One of the oldest controversies among health advocates is the choosing and ratio of green vegetables vs. fruits in green smoothies and juice recipes. If you are concern about gaining weight or want to lose weight by changing your diet, this is the article for you.

There is absolutely nothing wrong with putting fruits in your green smoothies. The average person these days doesn’t get enough vegetables and fruits in their diet. Any time you choose fresh produce over processed food, junk food, sugar, salt, refined flour and other unhealthy food items and artificial ingredients, you are doing yourself and your health a huge favor.

Why You Might Gain Weight Drinking Healthy Smoothies?

Sometimes though, people report weight gain after they start to drink lots of smoothies that are predominantly fruit-based. This happens for a very logical reason. If someone is trying to impact their health in a positive way by adding lots of healthy fruit to their smoothies, they have to be careful about their calorie and carbohydrate intake.

Vegetables have much fewer calories and carbohydrates per ounce than fruit does. If you choose predominantly fruits instead of vegetables for your smoothies, there is a possibility of weight gain because of this reason. Many fruits also have levels of natural sugar that are much, much higher than the typical vegetable. Most vegetables have little to no natural sugar.

You probably know what happens when the human body takes on too much sugar. It gets fat quickly. So, one very good reason to choose smoothies with mostly leafy greens over smoothies with too many fruits in them is to keep from gaining weight.

A temporary solution might be to pick fruits with lower sugar content, this way you will be able to add sweets to your basic green juice recipe (LINK), while keeping the number of calories down.

Fruits and Sugar Content Chart

Here is a list of some common fruits with their respective amounts of sugar, and while avoiding completely a type of fruit just based on their sugar content (and forgetting about their specific benefits) is not a great idea, at least try to lower their use (maybe once a week).

  • Apple (1 large, 8 oz.): 25g.
  • Banana (1 medium, 4.5 oz.): 19g.
  • Cantaloupe (1/4 medium, 4.8 oz.): 11g.
  • Grapefruit (1/2 medium, 5.5 oz.): 11g.
  • Grapes (3/4 cup, 4.5 oz.): 20g.
  • Honeydew melon (1/10 medium, 4.8 oz.): 11g.
  • Kiwi fruit (2 medium, 5.3 oz.): 13g.
  • Nectarine (1 medium, 5 oz.): 11g.
  • Orange (1 medium, 5.5 oz.): 14g.
  • Peach (1 medium, 5.3 oz.): 13g.
  • Pear (1 medium, 5.9 oz.): 16g.
  • Pineapple (2 slices, 4 oz.): 10g.
  • Plums (2 medium, 5.4 oz.): 16g.
  • Strawberries (8 medium, 5.3 oz.): 8g.
  • Sweet Cherries (21 cherries, 5.0 oz.): 16g.
  • Tangerine (1 medium, 3.9 oz.): 9g.
  • Watermelon (1/18 medium melon, 10.0 oz.): 20g.

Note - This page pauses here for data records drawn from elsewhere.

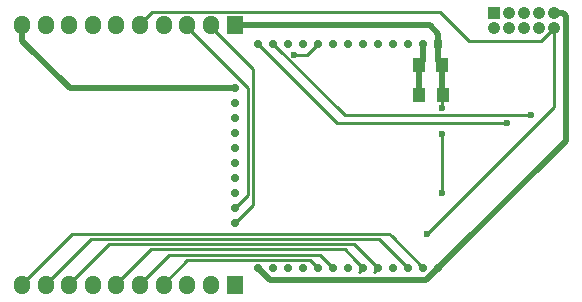
<source format=gbr>
G04 #@! TF.FileFunction,Copper,L2,Bot,Signal*
%FSLAX46Y46*%
G04 Gerber Fmt 4.6, Leading zero omitted, Abs format (unit mm)*
G04 Created by KiCad (PCBNEW 4.0.2-4+6225~38~ubuntu15.10.1-stable) date søn 17 apr 2016 19:21:06 CEST*
%MOMM*%
G01*
G04 APERTURE LIST*
%ADD10C,0.100000*%
%ADD11R,1.050000X1.050000*%
%ADD12C,1.050000*%
%ADD13R,0.700000X0.700000*%
%ADD14C,0.700000*%
%ADD15R,1.000000X1.250000*%
%ADD16O,1.360000X1.600000*%
%ADD17R,1.360000X1.600000*%
%ADD18C,0.600000*%
%ADD19C,0.250000*%
%ADD20C,0.500000*%
G04 APERTURE END LIST*
D10*
D11*
X162560000Y-127430000D03*
D12*
X163830000Y-127430000D03*
X165100000Y-127430000D03*
X166370000Y-127430000D03*
X167640000Y-127430000D03*
X163830000Y-128700000D03*
X165100000Y-128700000D03*
X166370000Y-128700000D03*
X167640000Y-128700000D03*
X162560000Y-128700000D03*
D13*
X157820000Y-130040000D03*
D14*
X156550000Y-130040000D03*
X155280000Y-130040000D03*
X154010000Y-130040000D03*
X152740000Y-130040000D03*
X151470000Y-130040000D03*
X150200000Y-130040000D03*
X148930000Y-130040000D03*
X147660000Y-130040000D03*
X146390000Y-130040000D03*
X145120000Y-130040000D03*
X143850000Y-130040000D03*
X140580000Y-133830000D03*
X152740000Y-149040000D03*
X150200000Y-149040000D03*
X151470000Y-149040000D03*
X148930000Y-149040000D03*
X155280000Y-149040000D03*
X154010000Y-149040000D03*
X156550000Y-149040000D03*
X157820000Y-149040000D03*
X147660000Y-149040000D03*
X143850000Y-149040000D03*
X146390000Y-149040000D03*
X142580000Y-149040000D03*
X145120000Y-149040000D03*
X142580000Y-130040000D03*
X140580000Y-135100000D03*
X140580000Y-136370000D03*
X140580000Y-137640000D03*
X140580000Y-138910000D03*
X140580000Y-140180000D03*
X140580000Y-141450000D03*
X140580000Y-142720000D03*
X140580000Y-143990000D03*
X140580000Y-145260000D03*
D15*
X158221782Y-134411288D03*
X156221782Y-134411288D03*
X158180000Y-131840000D03*
X156180000Y-131840000D03*
D16*
X122575000Y-150500000D03*
X124575000Y-150500000D03*
X126575000Y-150500000D03*
X128575000Y-150500000D03*
X130575000Y-150500000D03*
X132575000Y-150500000D03*
X134575000Y-150500000D03*
X136575000Y-150500000D03*
X138575000Y-150500000D03*
D17*
X140575000Y-150500000D03*
X140575000Y-128500000D03*
D16*
X138575000Y-128500000D03*
X136575000Y-128500000D03*
X134575000Y-128500000D03*
X132575000Y-128500000D03*
X130575000Y-128500000D03*
X128575000Y-128500000D03*
X126575000Y-128500000D03*
X124575000Y-128500000D03*
X122575000Y-128500000D03*
D18*
X156870000Y-146180000D03*
X158120000Y-135450000D03*
X158120000Y-137690000D03*
X158150000Y-142680000D03*
X145650718Y-130956806D03*
X165690000Y-136120000D03*
X163660000Y-136730000D03*
D19*
X167640000Y-128700000D02*
X167640000Y-135380000D01*
X167640000Y-135380000D02*
X156870000Y-146150000D01*
X156870000Y-146150000D02*
X156870000Y-146180000D01*
X160430000Y-129844999D02*
X157960000Y-127374999D01*
X160430000Y-129844999D02*
X166495001Y-129844999D01*
X166495001Y-129844999D02*
X167640000Y-128700000D01*
X133580001Y-127374999D02*
X157960000Y-127374999D01*
X132575000Y-128500000D02*
X132575000Y-128380000D01*
X132575000Y-128380000D02*
X133580001Y-127374999D01*
D20*
X167640000Y-127430000D02*
X168382462Y-127430000D01*
X168615001Y-138244999D02*
X158169999Y-148690001D01*
X168382462Y-127430000D02*
X168615001Y-127662539D01*
X168615001Y-127662539D02*
X168615001Y-138244999D01*
X158169999Y-148690001D02*
X157820000Y-149040000D01*
X122575000Y-128500000D02*
X122575000Y-129800000D01*
X122575000Y-129800000D02*
X126605000Y-133830000D01*
X140085026Y-133830000D02*
X140580000Y-133830000D01*
X126605000Y-133830000D02*
X140085026Y-133830000D01*
X156180000Y-131840000D02*
X156180000Y-134369506D01*
X156180000Y-134369506D02*
X156221782Y-134411288D01*
X156550000Y-130040000D02*
X156550000Y-131470000D01*
X156550000Y-131470000D02*
X156180000Y-131840000D01*
X143590000Y-150050000D02*
X156810000Y-150050000D01*
X156810000Y-150050000D02*
X157820000Y-149040000D01*
X142580000Y-149040000D02*
X143590000Y-150050000D01*
D19*
X158120000Y-135450000D02*
X158120000Y-134513070D01*
X158120000Y-134513070D02*
X158221782Y-134411288D01*
X158150000Y-142680000D02*
X158150000Y-137720000D01*
X158150000Y-137720000D02*
X158120000Y-137690000D01*
D20*
X158180000Y-131840000D02*
X158180000Y-134369506D01*
X158180000Y-134369506D02*
X158221782Y-134411288D01*
X157820000Y-130040000D02*
X157820000Y-131480000D01*
X157820000Y-131480000D02*
X158180000Y-131840000D01*
X140575000Y-128500000D02*
X157130000Y-128500000D01*
X157130000Y-128500000D02*
X157820000Y-129190000D01*
X157820000Y-129190000D02*
X157820000Y-130040000D01*
D19*
X130575000Y-128500000D02*
X130575000Y-128620000D01*
X147660000Y-130040000D02*
X146743194Y-130956806D01*
X146743194Y-130956806D02*
X146074982Y-130956806D01*
X146074982Y-130956806D02*
X145650718Y-130956806D01*
X128575000Y-128620000D02*
X128575000Y-128500000D01*
X165265736Y-136120000D02*
X165690000Y-136120000D01*
X165250734Y-136104998D02*
X165265736Y-136120000D01*
X149914998Y-136104998D02*
X165250734Y-136104998D01*
X143850000Y-130040000D02*
X149914998Y-136104998D01*
X134575000Y-150500000D02*
X134575000Y-150380000D01*
X134575000Y-150380000D02*
X136590001Y-148364999D01*
X136590001Y-148364999D02*
X146984999Y-148364999D01*
X146984999Y-148364999D02*
X147310001Y-148690001D01*
X147310001Y-148690001D02*
X147660000Y-149040000D01*
X126575000Y-150500000D02*
X126575000Y-150380000D01*
X126575000Y-150380000D02*
X129940034Y-147014966D01*
X129940034Y-147014966D02*
X150714966Y-147014966D01*
X150714966Y-147014966D02*
X151614988Y-147914988D01*
X151614988Y-147914988D02*
X152740000Y-149040000D01*
X152390001Y-149389999D02*
X152740000Y-149040000D01*
X148930000Y-149040000D02*
X147804988Y-147914988D01*
X147804988Y-147914988D02*
X135040012Y-147914988D01*
X135040012Y-147914988D02*
X132575000Y-150380000D01*
X132575000Y-150380000D02*
X132575000Y-150500000D01*
X122575000Y-150500000D02*
X122575000Y-150380000D01*
X122575000Y-150380000D02*
X126840056Y-146114944D01*
X126840056Y-146114944D02*
X153624944Y-146114944D01*
X153624944Y-146114944D02*
X153869956Y-146359956D01*
X153869956Y-146359956D02*
X156550000Y-149040000D01*
X130575000Y-150500000D02*
X130575000Y-150380000D01*
X130575000Y-150380000D02*
X133490023Y-147464977D01*
X133490023Y-147464977D02*
X149894977Y-147464977D01*
X149894977Y-147464977D02*
X150794999Y-148364999D01*
X150794999Y-148364999D02*
X151470000Y-149040000D01*
X151120001Y-149389999D02*
X151470000Y-149040000D01*
X130575000Y-150500000D02*
X130575000Y-150620000D01*
X124575000Y-150500000D02*
X124575000Y-150380000D01*
X124575000Y-150380000D02*
X128390045Y-146564955D01*
X128390045Y-146564955D02*
X152804955Y-146564955D01*
X152804955Y-146564955D02*
X153629989Y-147389989D01*
X153629989Y-147389989D02*
X155280000Y-149040000D01*
X145370000Y-132850000D02*
X149250000Y-136730000D01*
X149250000Y-136730000D02*
X163660000Y-136730000D01*
X145370000Y-132830000D02*
X145370000Y-132850000D01*
X142580000Y-130040000D02*
X145370000Y-132830000D01*
X141720000Y-133765000D02*
X141720000Y-142850000D01*
X141720000Y-142850000D02*
X140580000Y-143990000D01*
X136575000Y-128500000D02*
X136575000Y-128620000D01*
X136575000Y-128620000D02*
X141720000Y-133765000D01*
X142170011Y-143669989D02*
X140929999Y-144910001D01*
X138575000Y-128500000D02*
X138575000Y-128620000D01*
X140929999Y-144910001D02*
X140580000Y-145260000D01*
X138575000Y-128620000D02*
X142170011Y-132215011D01*
X142170011Y-132215011D02*
X142170011Y-143669989D01*
M02*

</source>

Nutrition information courtesy of U.S. Food & Drug Administration (FDA):

A lot of people adopt a “1 smoothie a day” policy for the purpose of losing weight, they eat too many fruits, and they wind up gaining weight instead.


This is one controversy that will never be settle for a simple reason, a single unique ratio or preference for fruits will never satisfy all the population. You have to make your own decision as to what the ratio and use of fruits will be in your healthy diet based on your own needs.

There is another solution also, to increment the number of calories burned each day. So if your day starts with a high content of sugar, then you will need to burn additional calories to keep your caloric balance or burn fat.